Robbie Keen

No. 9, 10, 6
- Positions: Kicker, punter

Personal information
- Born: August 2, 1968 (age 58) Bremerton, Washington, U.S.
- Listed height: 6 ft 4 in (1.93 m)
- Listed weight: 215 lb (98 kg)

Career information
- High school: Casa Roble (Orangevale, California)
- College: California (1987–1990)
- NFL draft: 1991: 9th round, 244th overall pick

Career history
- Kansas City Chiefs (1991)*; San Francisco 49ers (1991–1992)*; → Sacramento Surge (1992); → Frankfurt Galaxy (1992); Cleveland Browns (1993)*; Las Vegas Posse (1994); Shreveport Pirates (1995); Edmonton Eskimos (1996)*;
- * Offseason or practice squad member only

Awards and highlights
- First-team All-American (1989); Second-team All-American (1988); First-team All-Pac-10 (1988);

Career CFL statistics
- Games played: 36
- Punts: 297
- Punting yards: 11,405
- Average punt: 42.7
- Longest punt: 84
- Points scored: 7
- Kickoff yards: 3,265
- Stats at CFL.ca

= Robbie Keen =

American football player (born 1968)

Robbie Keen (born August 2, 1968) is an American former professional football placekicker and punter who played in the Canadian Football League (CFL) with the Las Vegas Posse, Shreveport Pirates and Edmonton Eskimos. He played college football for the California Golden Bears. Keen had stints in the National Football League (NFL) with the Kansas City Chiefs, San Francisco 49ers and Cleveland Browns and in the World League of American Football (WLAF) with the Sacramento Surge and Frankfurt Galaxy.

== Early life ==
Keen was born on August 2, 1968, in Bremerton, Washington. He attended Casa Roble High School in Orangevale, California.

==College career==
Keen played college football for the California Golden Bears from 1987 to 1990. He was a first-team and second-team All-American in 1989 and 1988 respectively. Keen had an average of 42.5 yards per punt, 23 for 23 on extra points and 21 of 25 on field goals, which led the Pac-10. In 1991, he played in the East–West Shrine Game.

==Professional career==

=== Kansas City Chiefs ===
Keen was selected in the ninth round, with the 244th overall selection, by the Kansas City Chiefs in the 1991 NFL draft. On August 19, he was released by the team.
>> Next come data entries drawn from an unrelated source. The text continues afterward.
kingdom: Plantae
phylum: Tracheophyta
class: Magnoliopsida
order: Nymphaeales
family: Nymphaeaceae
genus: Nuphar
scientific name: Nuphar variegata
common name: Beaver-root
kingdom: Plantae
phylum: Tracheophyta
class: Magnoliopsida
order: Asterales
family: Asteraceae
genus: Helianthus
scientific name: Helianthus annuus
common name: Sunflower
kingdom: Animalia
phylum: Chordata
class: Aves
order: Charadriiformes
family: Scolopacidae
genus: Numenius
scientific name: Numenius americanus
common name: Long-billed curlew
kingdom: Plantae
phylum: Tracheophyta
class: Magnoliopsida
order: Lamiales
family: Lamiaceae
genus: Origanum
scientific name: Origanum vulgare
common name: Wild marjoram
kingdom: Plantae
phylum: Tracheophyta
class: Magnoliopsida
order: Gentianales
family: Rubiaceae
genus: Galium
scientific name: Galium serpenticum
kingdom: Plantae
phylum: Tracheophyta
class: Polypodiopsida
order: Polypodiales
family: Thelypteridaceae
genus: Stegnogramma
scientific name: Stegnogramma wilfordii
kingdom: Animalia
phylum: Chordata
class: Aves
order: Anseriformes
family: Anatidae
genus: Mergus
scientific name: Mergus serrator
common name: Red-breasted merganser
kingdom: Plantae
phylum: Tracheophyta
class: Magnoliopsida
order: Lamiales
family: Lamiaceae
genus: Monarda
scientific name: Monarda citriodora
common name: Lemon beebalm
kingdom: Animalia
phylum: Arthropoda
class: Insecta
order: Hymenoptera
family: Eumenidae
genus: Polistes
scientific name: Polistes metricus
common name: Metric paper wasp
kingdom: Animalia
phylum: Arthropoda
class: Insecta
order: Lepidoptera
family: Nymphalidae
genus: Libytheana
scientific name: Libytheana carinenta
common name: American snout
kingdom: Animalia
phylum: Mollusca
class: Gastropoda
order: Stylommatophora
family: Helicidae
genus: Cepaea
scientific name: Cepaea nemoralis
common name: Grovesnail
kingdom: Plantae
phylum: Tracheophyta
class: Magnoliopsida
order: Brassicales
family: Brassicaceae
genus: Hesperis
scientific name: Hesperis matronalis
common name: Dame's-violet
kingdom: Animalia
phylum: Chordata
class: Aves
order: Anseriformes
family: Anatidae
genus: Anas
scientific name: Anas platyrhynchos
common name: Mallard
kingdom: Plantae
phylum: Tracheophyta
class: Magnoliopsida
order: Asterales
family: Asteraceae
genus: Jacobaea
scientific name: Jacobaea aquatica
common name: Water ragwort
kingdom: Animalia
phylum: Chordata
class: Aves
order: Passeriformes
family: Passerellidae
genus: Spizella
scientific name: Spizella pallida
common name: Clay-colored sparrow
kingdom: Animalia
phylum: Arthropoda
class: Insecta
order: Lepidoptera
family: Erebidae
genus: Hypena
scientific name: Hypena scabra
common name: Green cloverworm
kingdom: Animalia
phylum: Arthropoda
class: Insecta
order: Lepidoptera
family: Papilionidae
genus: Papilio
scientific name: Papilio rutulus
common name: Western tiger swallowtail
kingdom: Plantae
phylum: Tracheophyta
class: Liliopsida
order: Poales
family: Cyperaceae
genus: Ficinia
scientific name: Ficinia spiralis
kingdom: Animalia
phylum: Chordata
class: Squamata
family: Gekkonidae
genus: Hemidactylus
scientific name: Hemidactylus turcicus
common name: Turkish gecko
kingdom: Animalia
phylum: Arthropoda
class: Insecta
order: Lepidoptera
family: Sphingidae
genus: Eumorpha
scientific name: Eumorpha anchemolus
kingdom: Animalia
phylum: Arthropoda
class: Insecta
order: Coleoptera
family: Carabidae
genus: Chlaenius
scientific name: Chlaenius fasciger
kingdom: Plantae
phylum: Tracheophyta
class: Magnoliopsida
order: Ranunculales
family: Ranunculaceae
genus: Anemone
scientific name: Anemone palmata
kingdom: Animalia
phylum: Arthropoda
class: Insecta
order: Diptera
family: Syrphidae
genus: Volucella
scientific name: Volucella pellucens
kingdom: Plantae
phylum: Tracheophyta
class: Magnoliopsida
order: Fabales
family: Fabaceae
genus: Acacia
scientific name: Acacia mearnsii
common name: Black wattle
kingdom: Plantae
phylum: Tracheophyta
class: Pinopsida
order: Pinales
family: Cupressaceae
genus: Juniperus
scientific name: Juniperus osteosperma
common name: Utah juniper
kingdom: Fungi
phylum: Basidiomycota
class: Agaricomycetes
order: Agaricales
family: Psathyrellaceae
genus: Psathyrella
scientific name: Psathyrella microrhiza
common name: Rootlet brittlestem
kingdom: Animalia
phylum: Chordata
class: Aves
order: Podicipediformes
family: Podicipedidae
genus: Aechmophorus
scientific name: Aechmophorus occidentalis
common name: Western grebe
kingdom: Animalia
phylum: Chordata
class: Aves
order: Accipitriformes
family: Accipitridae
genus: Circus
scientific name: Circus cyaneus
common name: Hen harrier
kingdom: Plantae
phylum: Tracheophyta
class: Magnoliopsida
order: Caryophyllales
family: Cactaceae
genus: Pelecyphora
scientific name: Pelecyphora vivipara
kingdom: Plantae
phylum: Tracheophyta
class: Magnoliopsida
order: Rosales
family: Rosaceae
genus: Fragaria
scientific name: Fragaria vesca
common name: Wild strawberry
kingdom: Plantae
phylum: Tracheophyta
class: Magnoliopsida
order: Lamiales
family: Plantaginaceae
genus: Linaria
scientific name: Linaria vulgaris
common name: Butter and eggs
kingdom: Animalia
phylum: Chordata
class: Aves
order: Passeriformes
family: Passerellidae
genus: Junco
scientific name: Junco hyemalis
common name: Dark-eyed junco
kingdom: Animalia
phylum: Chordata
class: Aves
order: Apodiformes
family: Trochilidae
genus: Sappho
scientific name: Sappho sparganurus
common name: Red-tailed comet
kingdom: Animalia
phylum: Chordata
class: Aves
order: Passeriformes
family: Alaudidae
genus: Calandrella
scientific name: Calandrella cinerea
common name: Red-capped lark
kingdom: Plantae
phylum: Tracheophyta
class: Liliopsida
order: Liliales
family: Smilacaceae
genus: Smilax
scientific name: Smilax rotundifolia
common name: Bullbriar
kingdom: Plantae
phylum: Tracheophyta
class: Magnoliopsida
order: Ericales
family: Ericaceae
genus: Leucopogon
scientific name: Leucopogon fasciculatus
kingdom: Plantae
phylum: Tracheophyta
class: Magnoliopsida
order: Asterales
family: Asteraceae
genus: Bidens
=== San Francisco 49ers ===
On August 31, 1991, Keen was signed by the San Francisco 49ers. On September 26, he was signed to the practice squad. On February 6, 1992, Keen re-signed with the 49ers. On August 24, he was released by the team.

=== Sacramento Surge ===
In February 1992, Keen signed with the Sacramento Surge of the World League of American Football (WLAF). On March 9, he was traded to the Barcelona Dragons.

=== Frankfurt Galaxy ===
On March 17, 1992, Keen signed with the Frankfurt Galaxy. He was the team's kicker and punter, converting seven of 12 field goals and 17 of 17 extra points. Keen averaged 37.7 yards per punt.

=== Cleveland Browns ===
On April 20, 1993, Keen signed with the Cleveland Browns. On August 2, he was waived by the team.

=== Las Vegas Posse ===
In 1994, Keen played with the Las Vegas Posse in the Canadian Football League (CFL). He averaged 41.7 yards per punt with a long of 75 and had 3,365 kickoff yards. Keen also completed three passes for 62 yards and one touchdown.

=== Shreveport Pirates ===
in 1995, after the Las Vegas Posse folded, a dispersal draft was held and Keen was selected in the third round, with the 29th overall selection, by the Shreveport Pirates. As the team's punter, he kicked for an average of 43.8 yards and a long of 84. Keen went two of two on pass attempts for 36 yards.

=== Edmonton Eskimos ===
Keen was selected in the 1996 dispersal draft by the Edmonton Eskimos with the 43rd pick. On June 22, he was released by the team.